Prep Time: 30 Minutes

Time to Table: 7 Hours

Serves: 8


  • 1 9-inch prepared pie crust
  • 3 cups fresh raspberries, divided
  • 3/4 cup sugar
  • 8 ounce cream cheese, softened
  • 3/4 cup Daisy Sour Cream
  • 1/2 teaspoon vanilla extract
  • 8 ounces frozen whipped topping, thawed


Bake the pie crust according to the package directions; cool. Combine 2 cups of the raspberries and 1/2 cup of the sugar in a medium bowl; stir with a fork, crushing the raspberries to blend. Let stand for 15 minutes. Beat the cream cheese, sour cream, remaining 1/4 cup sugar and vanilla in a large bowl at medium speed for 1 minute or until smooth and fluffy. Stir in the raspberry mixture; fold in the whipped topping.

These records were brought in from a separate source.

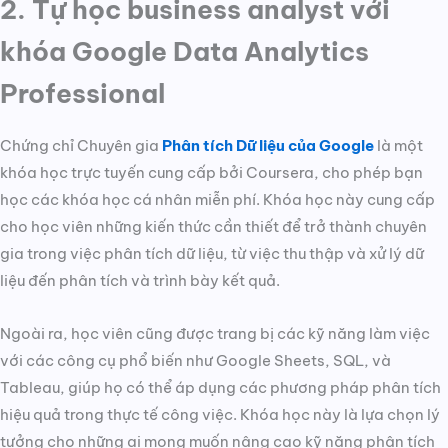
2. Tự học business analyst với
khóa Google Data Analytics
Professional
Chứng chỉ Chuyên gia
Phân tích Dữ liệu của Google
là một
khóa học trực tuyến cung cấp bởi Coursera, cho phép bạn
học các khóa học cá nhân miễn phí. Khóa học này cung cấp
cho học viên những kiến thức cần thiết để trở thành chuyên
gia trong việc phân tích dữ liệu, từ việc thu thập và xử lý dữ
liệu đến phân tích và trình bày kết quả.
Ngoài ra, học viên cũng được trang bị các kỹ năng làm việc
với các công cụ phổ biến như Google Sheets, SQL, và
Tableau, giúp họ có thể áp dụng các phương pháp phân tích
hiệu quả trong thực tế công việc. Khóa học này là lựa chọn lý
tưởng cho những ai mong muốn nâng cao kỹ năng phân tích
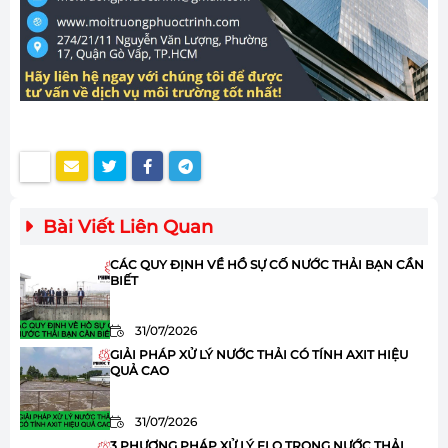
Bài Viết Liên Quan
CÁC QUY ĐỊNH VỀ HỒ SỰ CỐ NƯỚC THẢI BẠN CẦN
BIẾT
31/07/2026
GIẢI PHÁP XỬ LÝ NƯỚC THẢI CÓ TÍNH AXIT HIỆU
QUẢ CAO
31/07/2026
3 PHƯƠNG PHÁP XỬ LÝ FLO TRONG NƯỚC THẢI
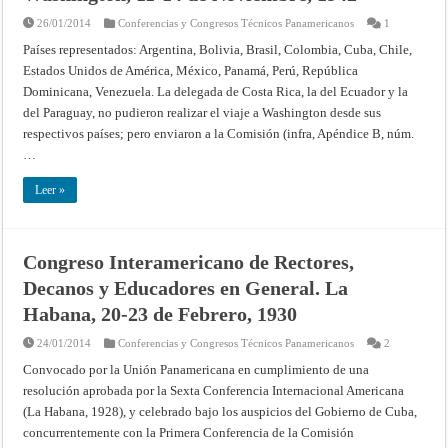
26/01/2014
Conferencias y Congresos Técnicos Panamericanos
1
Países representados: Argentina, Bolivia, Brasil, Colombia, Cuba, Chile,
Estados Unidos de América, México, Panamá, Perú, República
Dominicana, Venezuela. La delegada de Costa Rica, la del Ecuador y la
del Paraguay, no pudieron realizar el viaje a Washington desde sus
respectivos países; pero enviaron a la Comisión (infra, Apéndice B, núm.
…
Leer »
Congreso Interamericano de Rectores,
Decanos y Educadores en General. La
Habana, 20-23 de Febrero, 1930
24/01/2014
Conferencias y Congresos Técnicos Panamericanos
2
Convocado por la Unión Panamericana en cumplimiento de una
resolución aprobada por la Sexta Conferencia Internacional Americana
(La Habana, 1928), y celebrado bajo los auspicios del Gobierno de Cuba,
concurrentemente con la Primera Conferencia de la Comisión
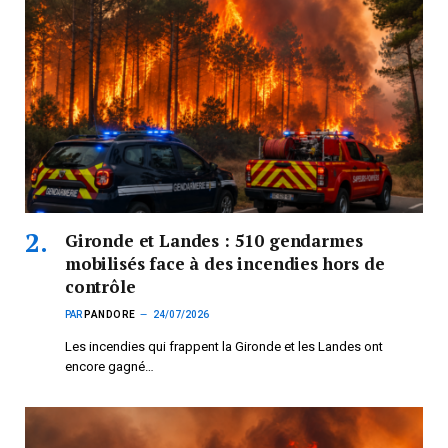
Gironde et Landes : 510 gendarmes
mobilisés face à des incendies hors de
contrôle
PAR
PANDORE
24/07/2026
Les incendies qui frappent la Gironde et les Landes ont
encore gagné…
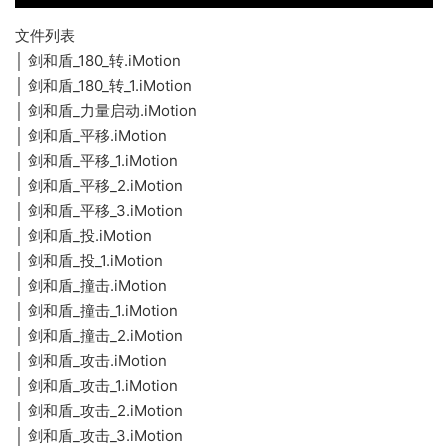
·
_
盾
和
8
剑
1
·
_
文件列表
盾
0
和
8
剑
力
│ 剑和盾_180_转.iMotion
·
_
_
盾
0
和
量
剑
平
转
│ 剑和盾_180_转_1.iMotion
·
_
_
盾
启
和
移
│ 剑和盾_力量启动.iMotion
剑
平
转
·
_
动
盾
和
移
│ 剑和盾_平移.iMotion
_
剑
平
·
_
盾
_
1
│ 剑和盾_平移_1.iMotion
和
移
剑
平
·
_
1
盾
│ 剑和盾_平移_2.iMotion
_
和
移
剑
投
·
_
2
│ 剑和盾_平移_3.iMotion
盾
_
和
剑
投
·
│ 剑和盾_投.iMotion
_
3
盾
和
_
剑
撞
│ 剑和盾_投_1.iMotion
·
_
盾
1
和
击
│ 剑和盾_撞击.iMotion
剑
撞
·
_
盾
和
击
│ 剑和盾_撞击_1.iMotion
剑
撞
·
_
盾
_
│ 剑和盾_撞击_2.iMotion
和
击
剑
攻
·
_
1
盾
_
│ 剑和盾_攻击.iMotion
和
击
剑
攻
·
_
2
│ 剑和盾_攻击_1.iMotion
盾
和
击
剑
攻
·
_
│ 剑和盾_攻击_2.iMotion
盾
_
和
击
剑
攻
│ 剑和盾_攻击_3.iMotion
·
_
1
盾
_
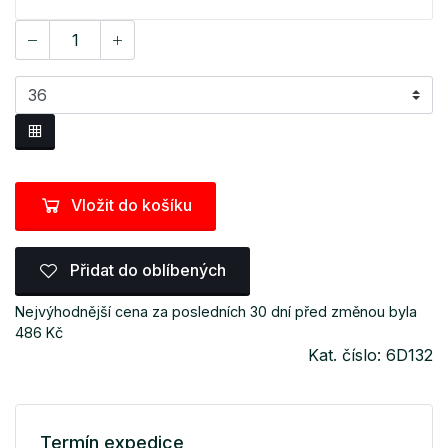
Vložit do košíku
Přidat do oblíbených
Nejvýhodnější cena za posledních 30 dní před změnou byla
486 Kč
Kat. číslo: 6D132
Termín expedice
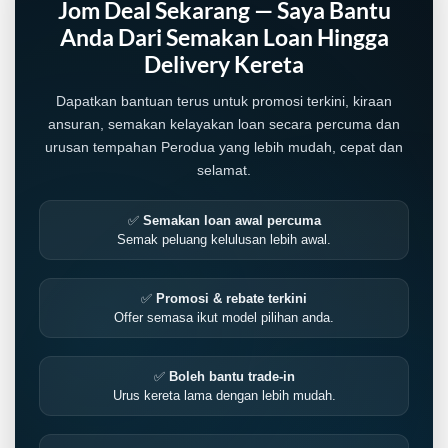
Jom Deal Sekarang — Saya Bantu
Anda Dari Semakan Loan Hingga
Delivery Kereta
Dapatkan bantuan terus untuk promosi terkini, kiraan
ansuran, semakan kelayakan loan secara percuma dan
urusan tempahan Perodua yang lebih mudah, cepat dan
selamat.
✅
Semakan loan awal percuma
Semak peluang kelulusan lebih awal.
✅
Promosi & rebate terkini
Offer semasa ikut model pilihan anda.
✅
Boleh bantu trade-in
Urus kereta lama dengan lebih mudah.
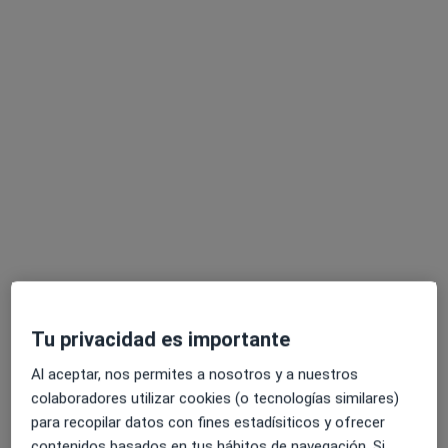
Este especialista no ofrece reserva de cita online en esta dirección.
Pedir una cita
Opción de pago online
Dr. Felipe Pardo Lozano
·
Ver más
Tu privacidad es importante
Endocrino
54 opiniones
Al aceptar, nos permites a nosotros y a nuestros
colaboradores utilizar cookies (o tecnologías similares)
Dirección
Online
para recopilar datos con fines estadísiticos y ofrecer
contenidos basados en tus hábitos de navegación. Si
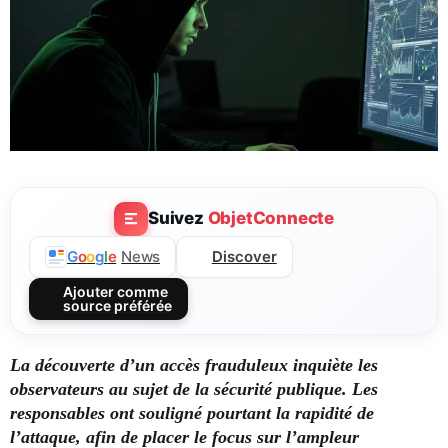
Suivez
ObjetConnecte
Discover
G
o
o
g
l
e
News
Ajouter comme
source préférée
La découverte d’un accès frauduleux inquiète les
observateurs au sujet de la sécurité publique. Les
responsables ont souligné pourtant la rapidité de
l’attaque, afin de placer le focus sur l’ampleur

Spoon the filling into the baked pie shell. Freeze for 6 hours or overnight. Let stand for 20 to 30 minutes at room temperature before serving. Garnish with remaining 1 cup of raspberries.


Average Rating:
5 out of 0 5
Seamos 07/12/2018

I originally bought ingredients for three different raspberry cream pie recipes but after making this one first, my wife and I decided there was no need to make the other pies so I ended up making two more with this recipe. It has just the right balance of tartness / sweetness and is easy and inexpensive to make.